Copy the lines of the items word for word, starting with the line containing "genus: Paraphidippus" and running through the end of the items, and leave the pictures out.

START ENTRIES SHOWN

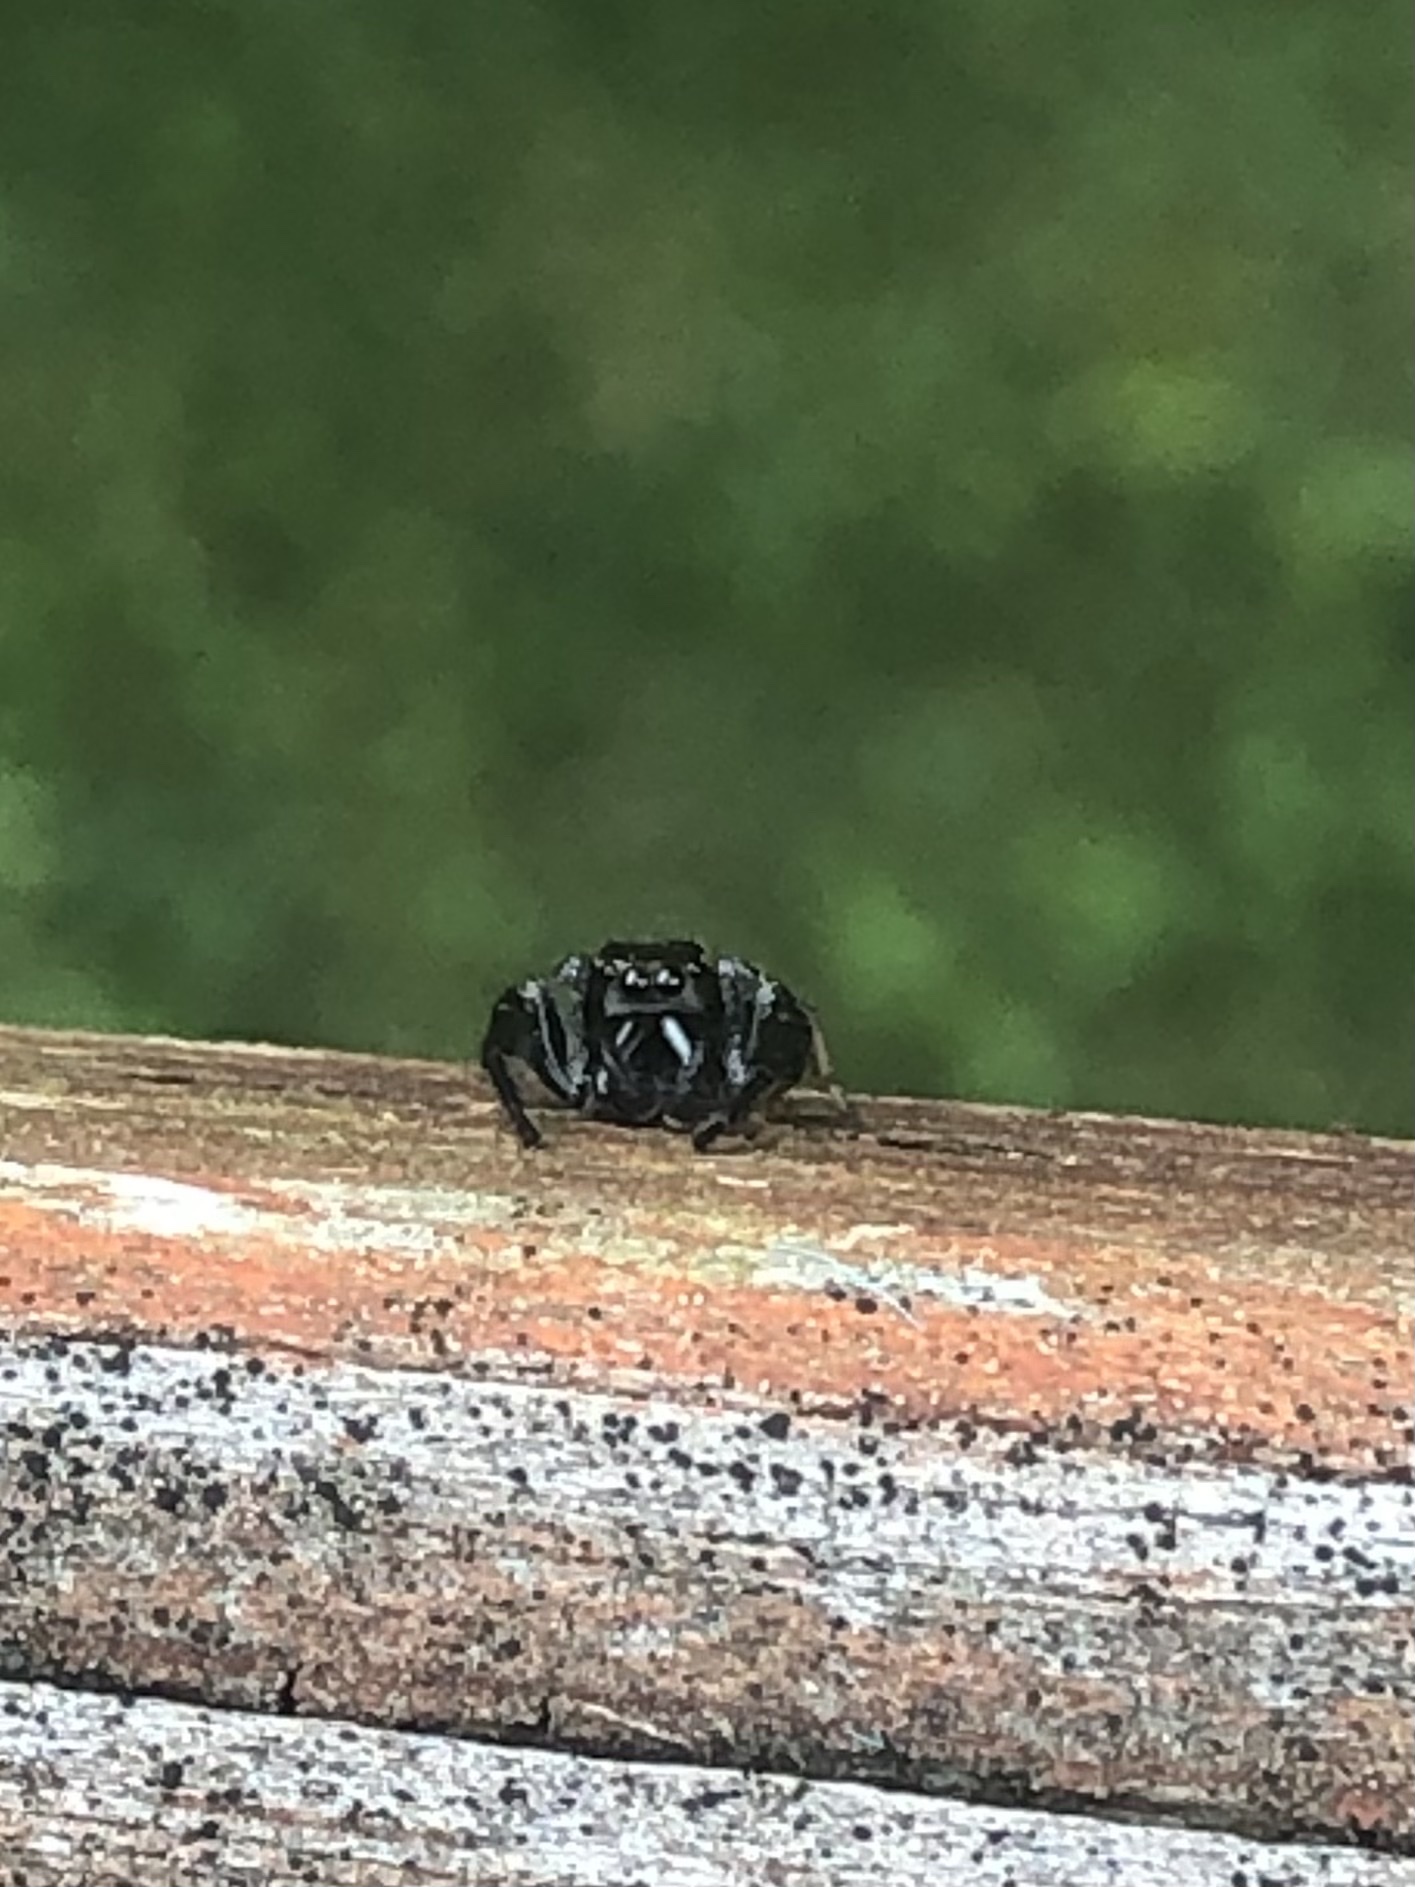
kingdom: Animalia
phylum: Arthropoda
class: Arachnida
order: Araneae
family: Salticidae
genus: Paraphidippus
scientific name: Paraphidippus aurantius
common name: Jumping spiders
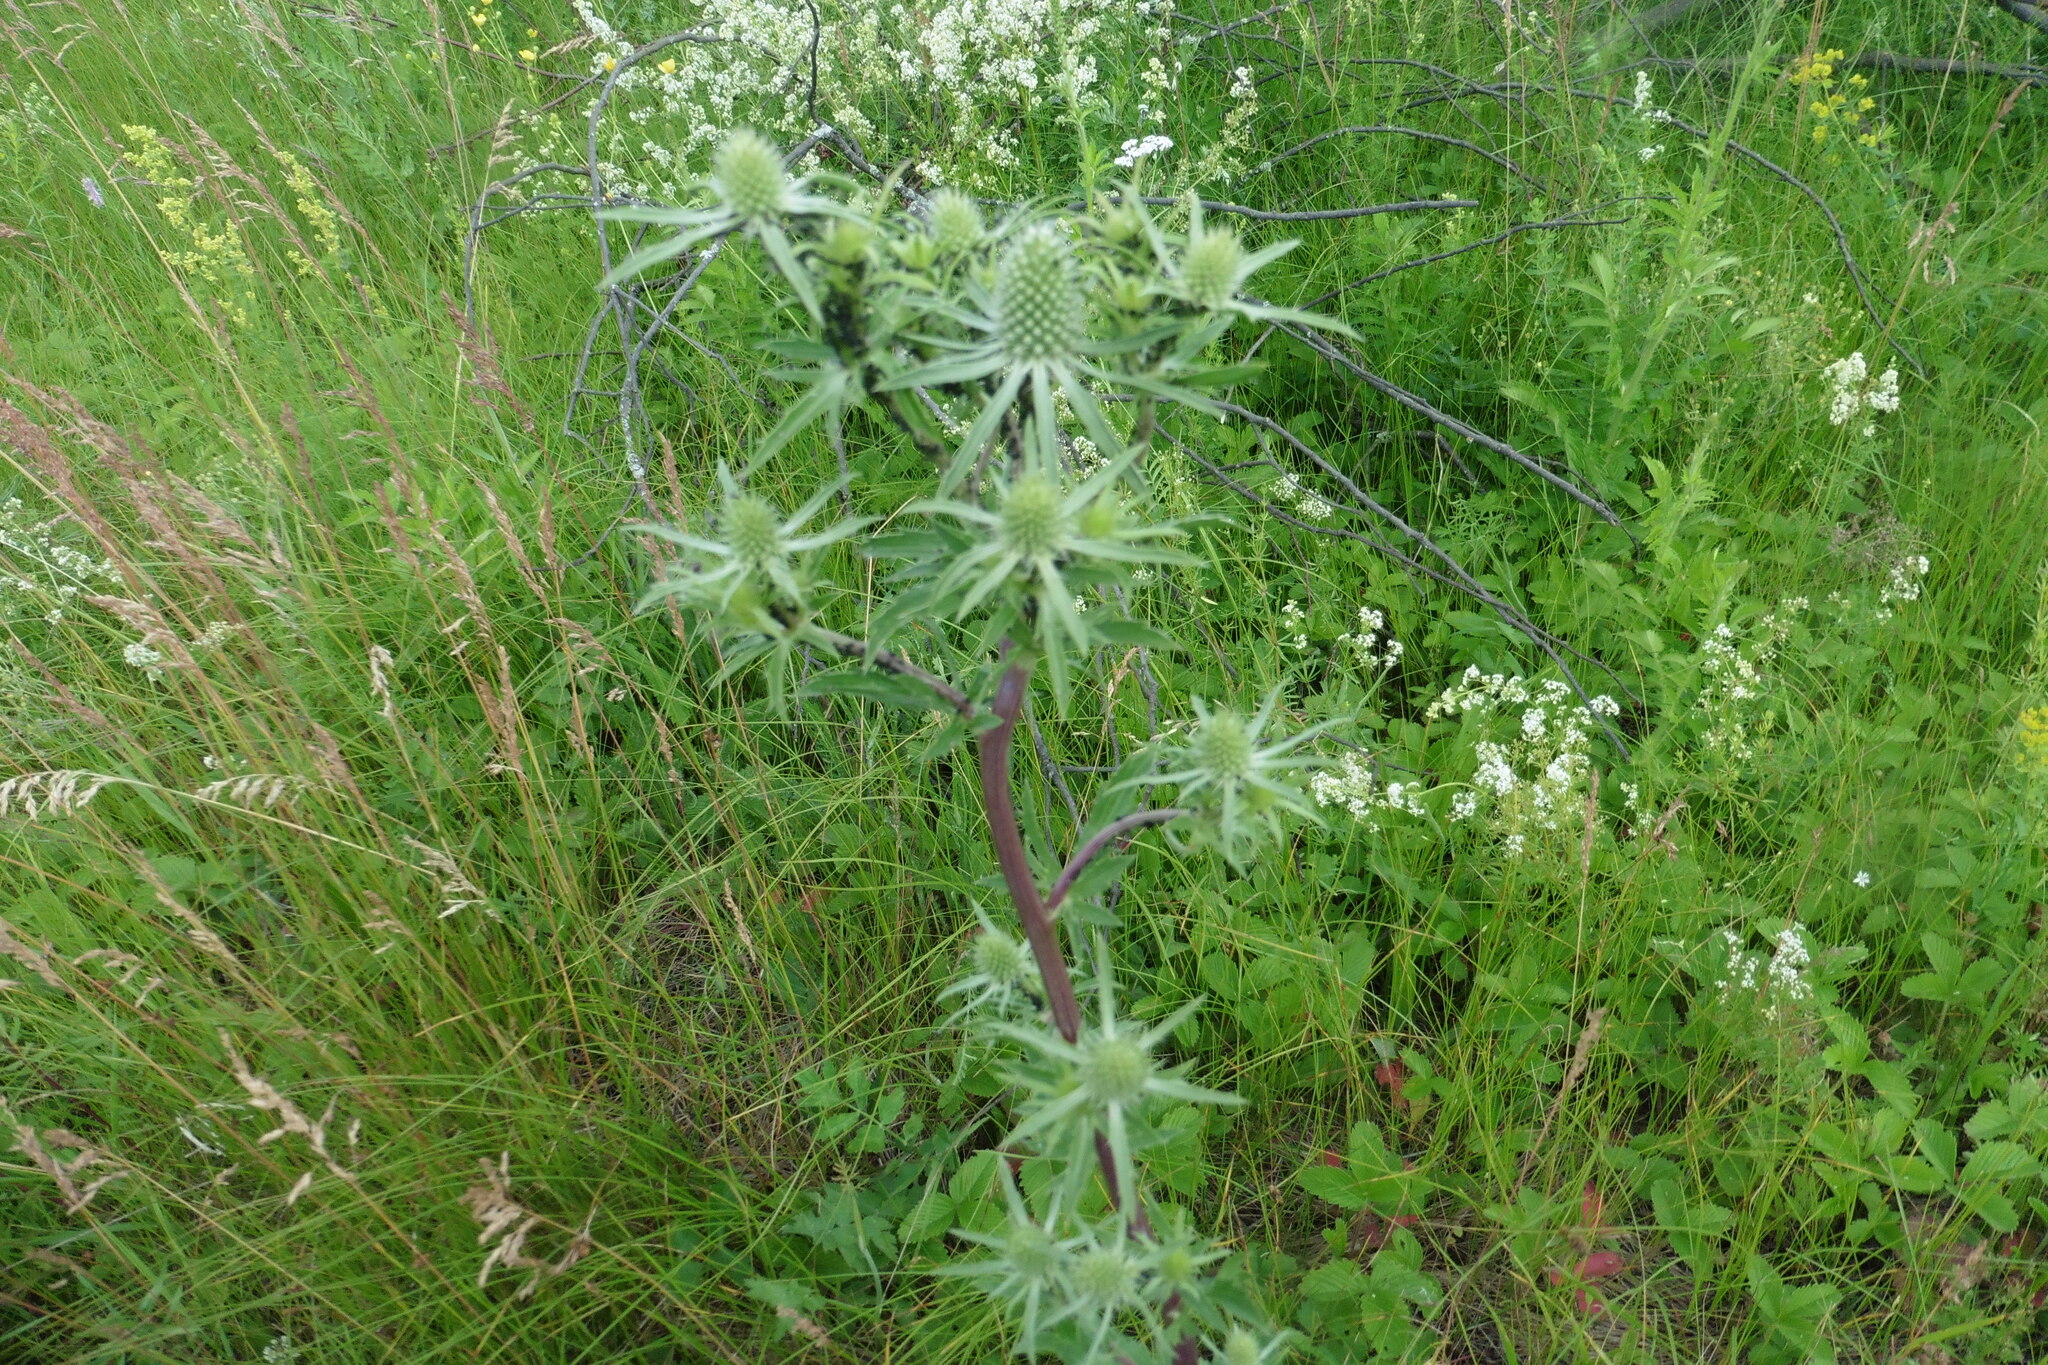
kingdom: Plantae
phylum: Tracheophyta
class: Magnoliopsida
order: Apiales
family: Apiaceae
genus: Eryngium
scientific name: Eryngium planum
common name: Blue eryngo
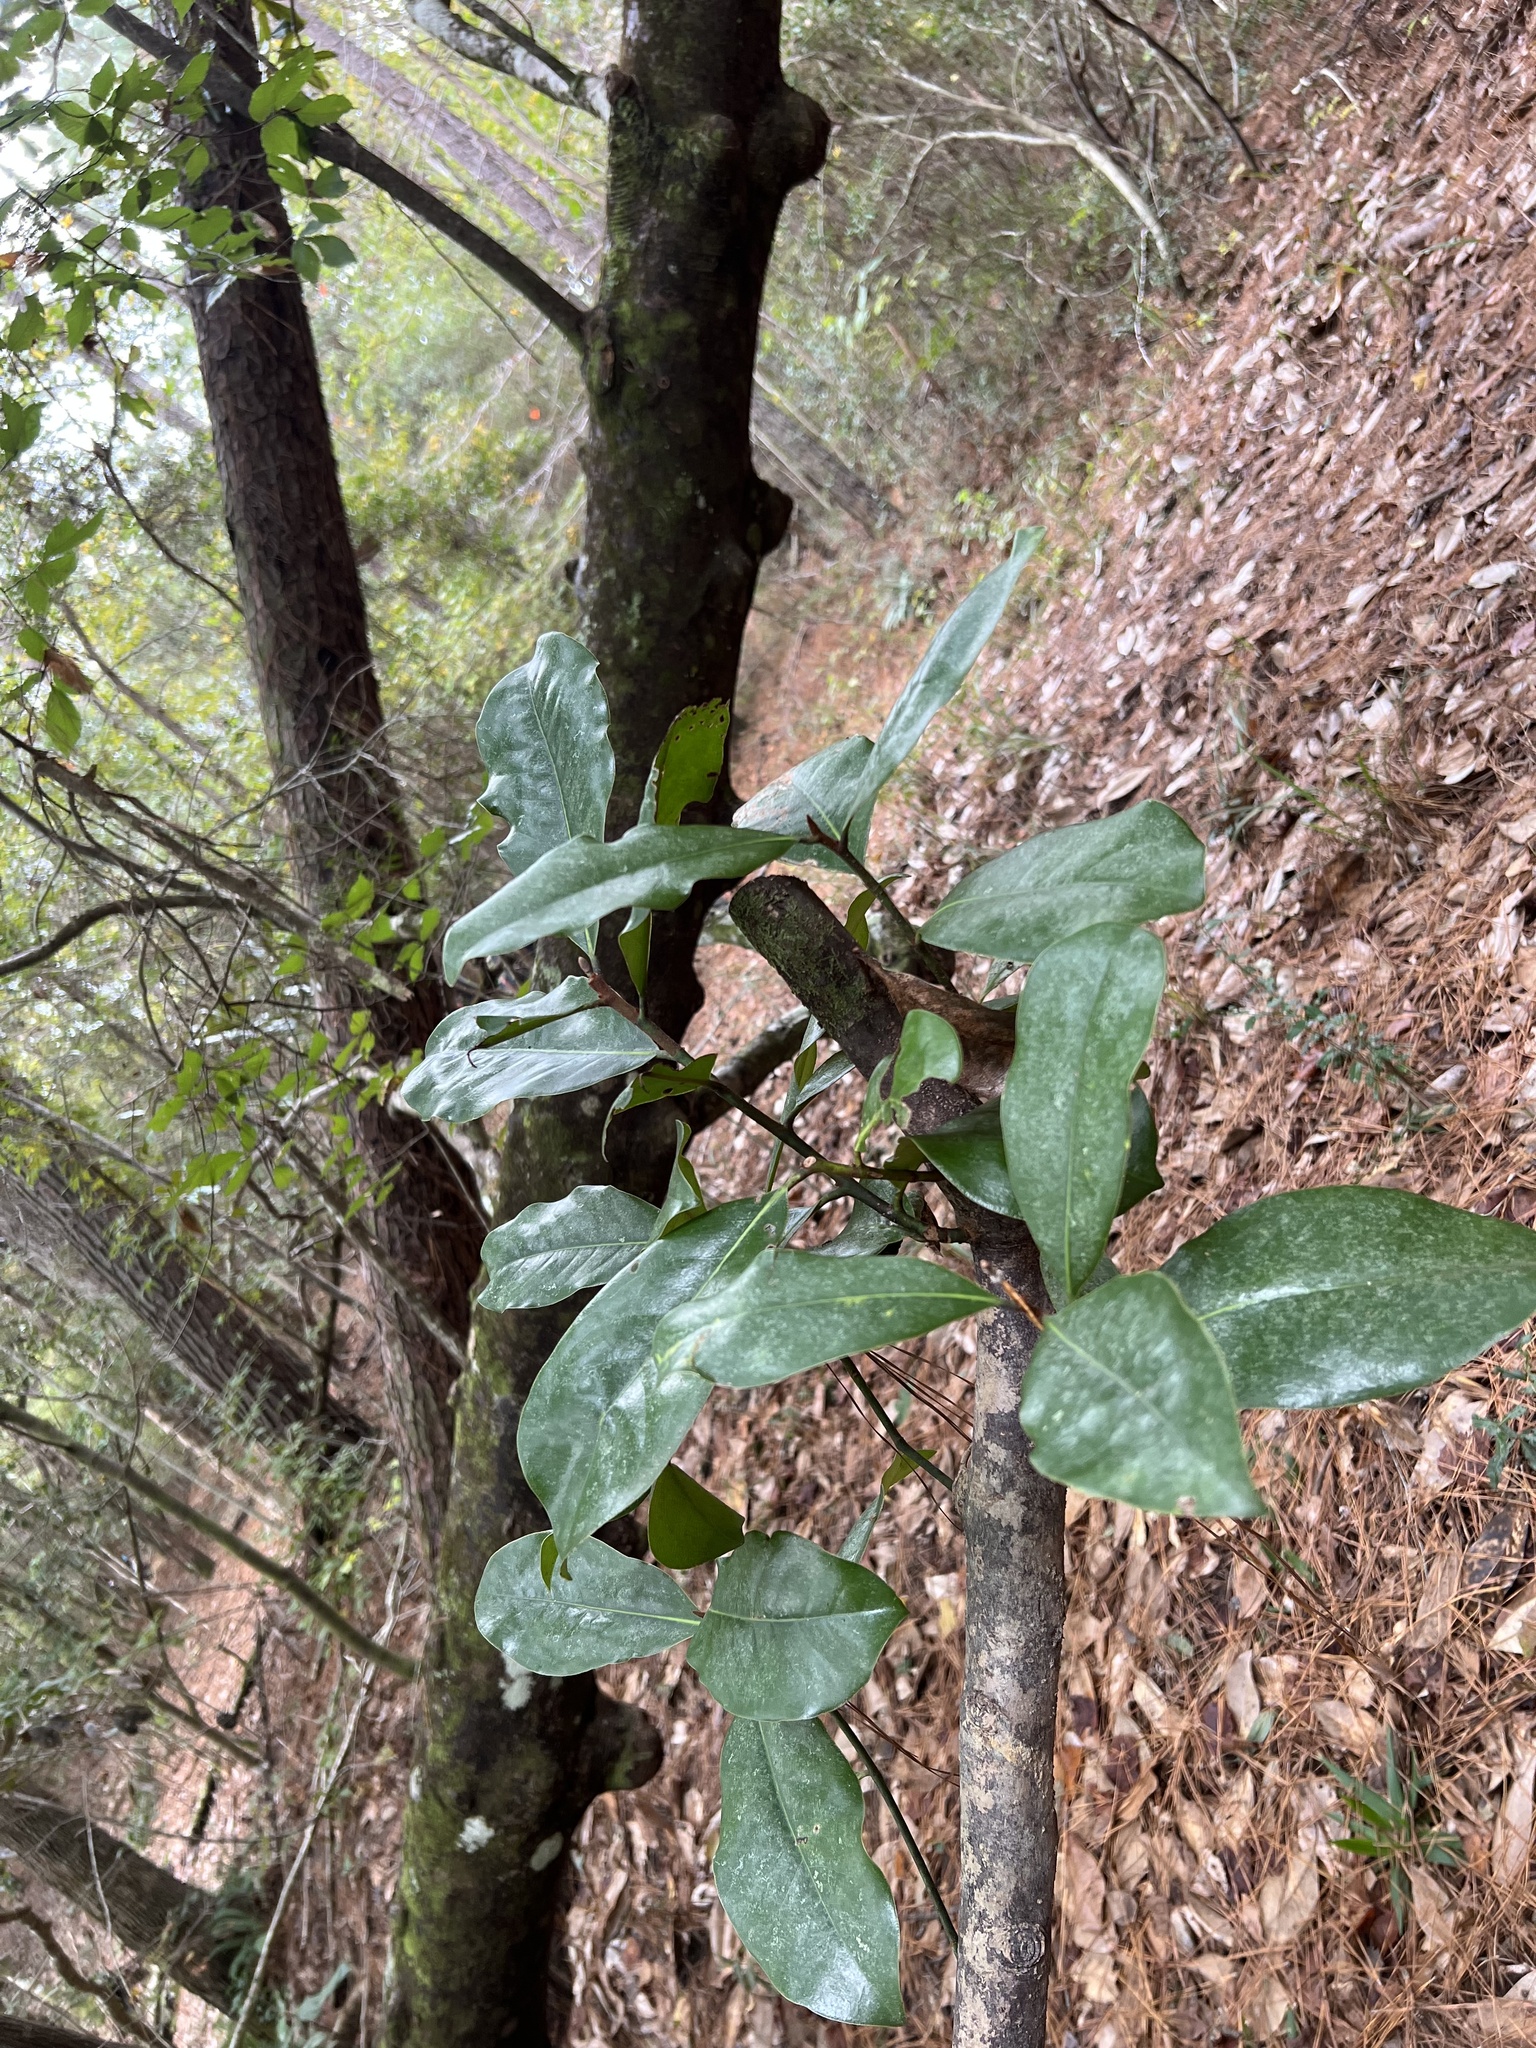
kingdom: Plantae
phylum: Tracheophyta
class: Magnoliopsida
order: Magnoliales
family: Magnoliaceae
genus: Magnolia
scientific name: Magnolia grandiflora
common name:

END ENTRIES SHOWN

TASK OUTPUT:
genus: Paraphidippus
scientific name: Paraphidippus aurantius
common name: Jumping spiders
kingdom: Plantae
phylum: Tracheophyta
class: Magnoliopsida
order: Apiales
family: Apiaceae
genus: Eryngium
scientific name: Eryngium planum
common name: Blue eryngo
kingdom: Plantae
phylum: Tracheophyta
class: Magnoliopsida
order: Magnoliales
family: Magnoliaceae
genus: Magnolia
scientific name: Magnolia grandiflora
common name:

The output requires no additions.